It's not often that I agree with Attorney General Eric Holder. But, then again, it's not often that Holder publicly embraces an anti-terrorism measure I proposed 48 hours earlier.
In last week's column, I suggested that the 1984 "public safety" exception to issuing Miranda warnings be significantly modified for terrorists such as confessed Times Square bomber Faisal Shahzad. Rather than just allowing pre-Miranda questioning about any immediate danger, the public safety exception should be expanded to allow full interrogation of the outer limits of that attack, and any others being plotted.
Two days later, Eric Holder said this on ABC: "If we are going to have a system that is capable of dealing in a public safety context with this new threat, I think we have to give serious consideration to at least modifying that public safety exception."
"The public safety exception," he told NBC, "was really based on a robbery that occurred back in the '80s. ... We're now dealing with international terrorists." Which is why we need to be "perhaps modifying the rules that interrogators have" to be "more consistent with the threat that we now face."
It is remarkable how base-pleasing civil-libertarian rhetoric, so easily deployed when in opposition, becomes chastened when one is entrusted with the safety of the American people. The fact that the Times Square bomber did talk after he was Mirandized is blind luck. Holder is undoubtedly aware of just how much information about the Pakistani Taliban, which he now tells us funded and directed Shahzad's attack, would have been lost to us had he stopped talking - and therefore how important it is to make sure the next guy we nab trying to blow something up is not Mirandized until a full interrogation is completed.

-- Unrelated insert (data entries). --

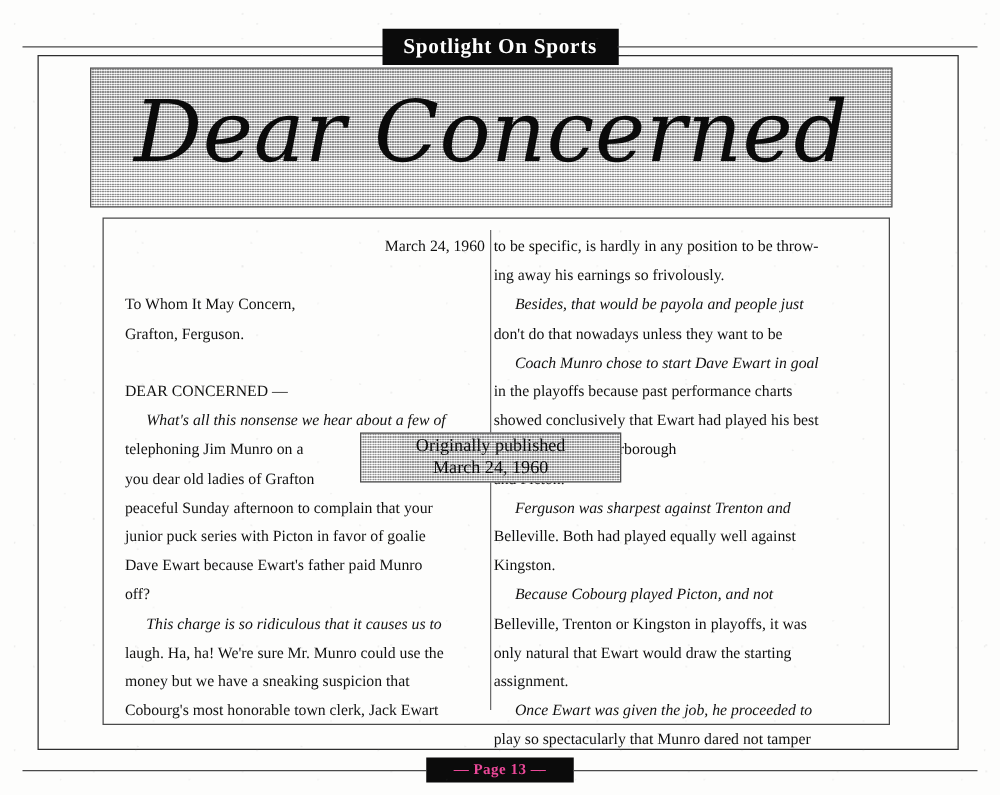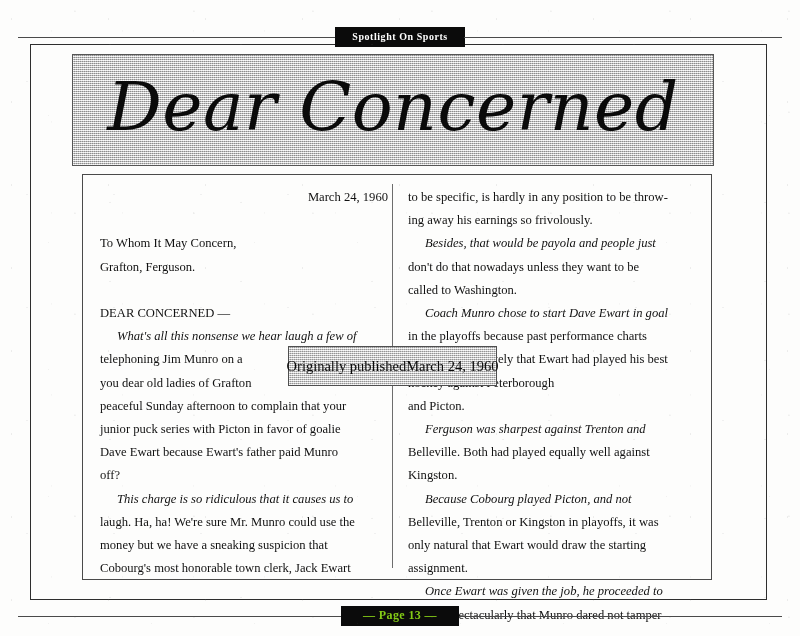--- a/index.html
+++ b/index.html
@@ -58,7 +58,7 @@
     background: #0b0b0b;
     color: #ffffff;
     padding: 3px 16px 4px;
-    font-size: 10px;
+    font-size: 17px;
     font-weight: bold;
     letter-spacing: .55px;
     white-space: nowrap;

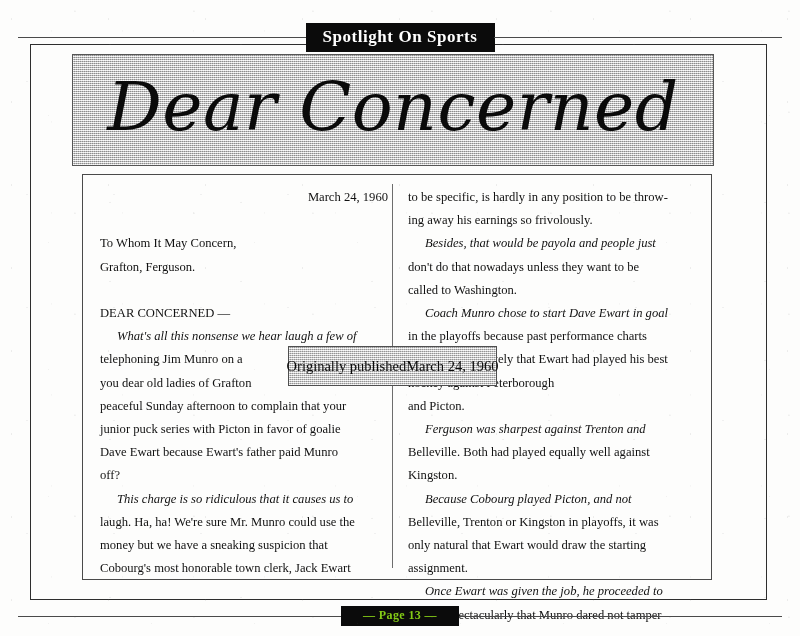--- a/index.html
+++ b/index.html
@@ -137,7 +137,7 @@
     z-index: 12;
   }
   #col-left  { left: 100px; }
-  #col-right { left: 408px; }
+  #col-right { left: 395px; }
 
   .col-line { white-space: pre; }
   .col-line.right-align { text-align: right; }

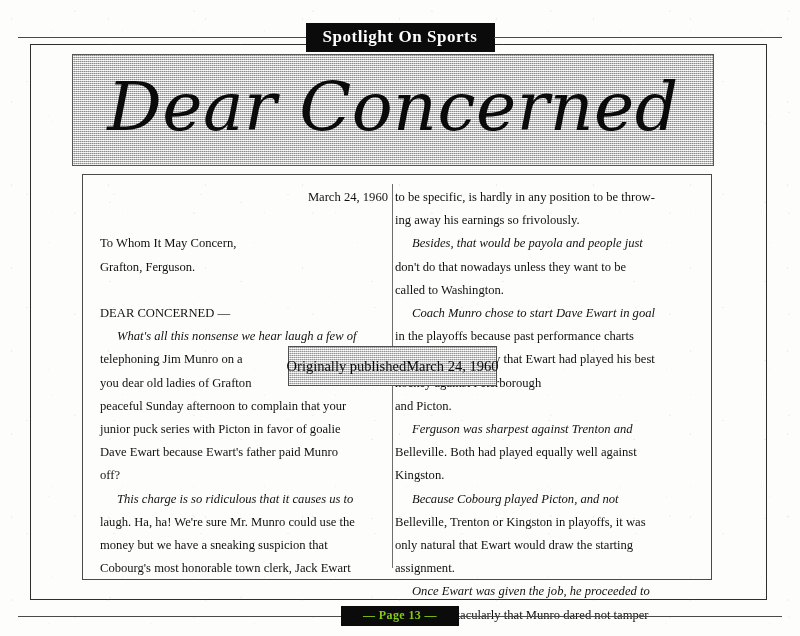--- a/index.html
+++ b/index.html
@@ -240,7 +240,6 @@
       <div class="col-line">ing away his earnings so frivolously.</div>
       <div class="col-line indent">Besides, that would be payola and people just</div>
       <div class="col-line">don't do that nowadays unless they want to be</div>
-      <div class="col-line">called to Washington.</div>
       <div class="col-line indent">Coach Munro chose to start Dave Ewart in goal</div>
       <div class="col-line">in the playoffs because past performance charts</div>
       <div class="col-line">showed conclusively that Ewart had played his best</div>

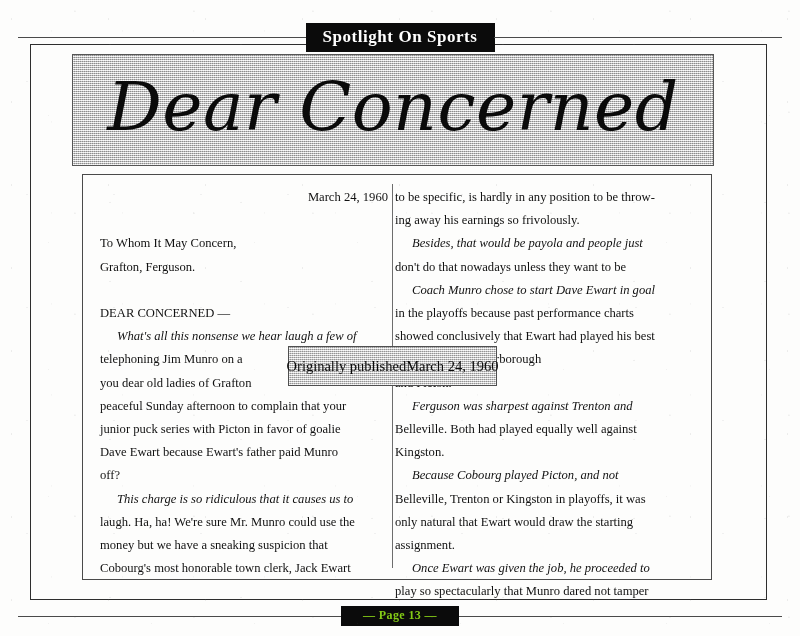--- a/index.html
+++ b/index.html
@@ -223,7 +223,7 @@
       <div class="col-line">Grafton, Ferguson.</div>
       <div class="col-line blank">&nbsp;</div>
       <div class="col-line">DEAR CONCERNED —</div>
-      <div class="col-line indent">What's all this nonsense we hear laugh a few of</div>
+      <div class="col-line indent">What's all this nonsense we hear about a few of</div>
       <div class="col-line">telephoning Jim Munro on a</div>
       <div class="col-line">you dear old ladies of Grafton</div>
       <div class="col-line">peaceful Sunday afternoon to complain that your</div>

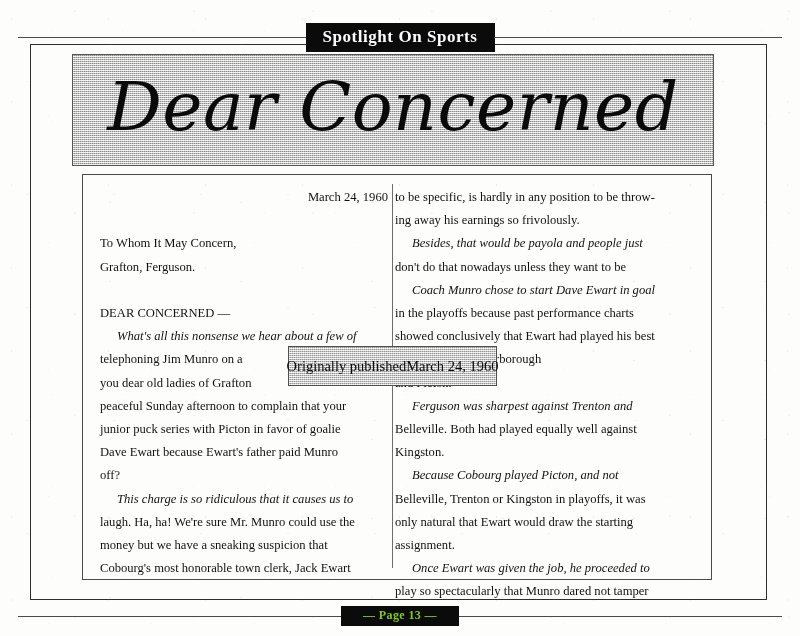--- a/index.html
+++ b/index.html
@@ -154,7 +154,7 @@
     z-index: 30;
     border: 1px solid #4f4f4f;
     display: flex;
-    flex-direction: row;
+    flex-direction: column;
     align-items: center;
     justify-content: center;
     background-color: #d2d2d2;

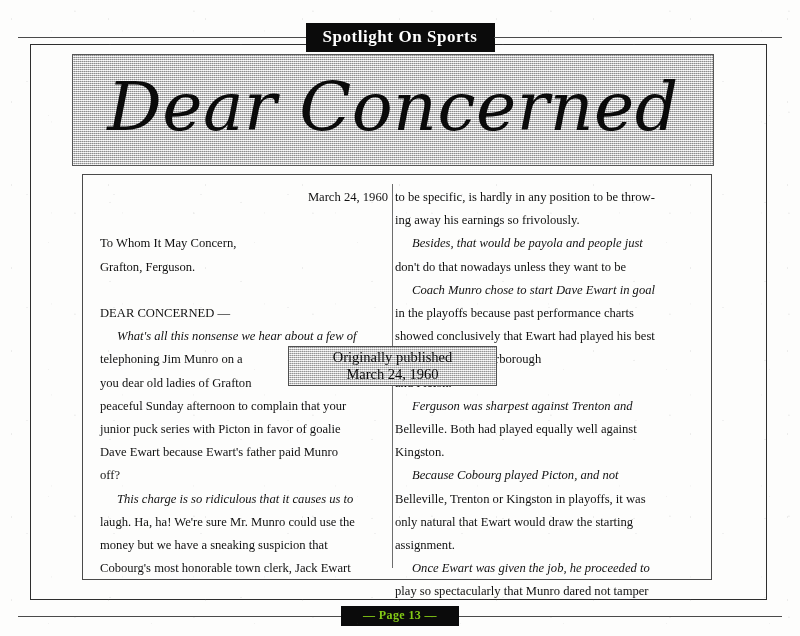--- a/index.html
+++ b/index.html
@@ -188,7 +188,7 @@
   #footer-plate {
     flex: 0 0 auto;
     background: #0b0b0b;
-    color: #84cc16;
+    color: #ec4899;
     padding: 2px 22px 3px;
     font-size: 12px;
     font-weight: bold;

The liberals' problem with such interrogation begins with their insistence that terrorists be treated as ordinary criminals rather than enemy combatants. The administration treated Nigerian Umar Farouk Abdulmutallab, the underwear bomber, that way, and appears to think it was surely required to so treat Shahzad, a naturalized American.
Not at all. As The Washington Post noted in its editorial supporting widening the government's interrogation prerogatives, the two relevant precedents for designating enemy combatants are the Quirin and Hamdi cases. In both, American citizens were subjected to military jurisdiction.
Quirin (1942) allowed a U.S. citizen engaged in sabotage on U.S. soil to be tried and convicted as an enemy combatant. Hamdi (2004) upheld the designation as enemy combatant of a U.S. citizen picked up on the battlefield in Afghanistan.
It is true that the Supreme Court has not recently ruled whether that applies to a U.S. citizen apprehended committing an act of war on American soil. But why not press the court to decide? After all, had Shahzad's car bomb gone off, Times Square would have been turned into a battlefield.
Nonetheless, this administration seems intent upon using the civilian legal system rather than designating caught-in-the-act terrorists as enemy combatants.
The way to do it, as Holder has come to understand, is by modifying Miranda.
The usual objection is that the courts will reject such a modification. The 2000 Dickerson case is cited to suggest that the Supreme Court will not countenance congressional intrusion on its jurisdiction over constitutional protections against self-incrimination.
But what Dickerson struck down was a provocative congressional attempt to simply overturn and liquidate Miranda. Expanding the public safety exception would be no such affront. It would be acting on the Supreme Court's own Miranda adaptation in Quarles (1984) - the public safety exception - and applying its principles to the age of an ongoing campaign of mass attacks upon civilians. Protection from that requires information not just about ticking bombs but about future bombs.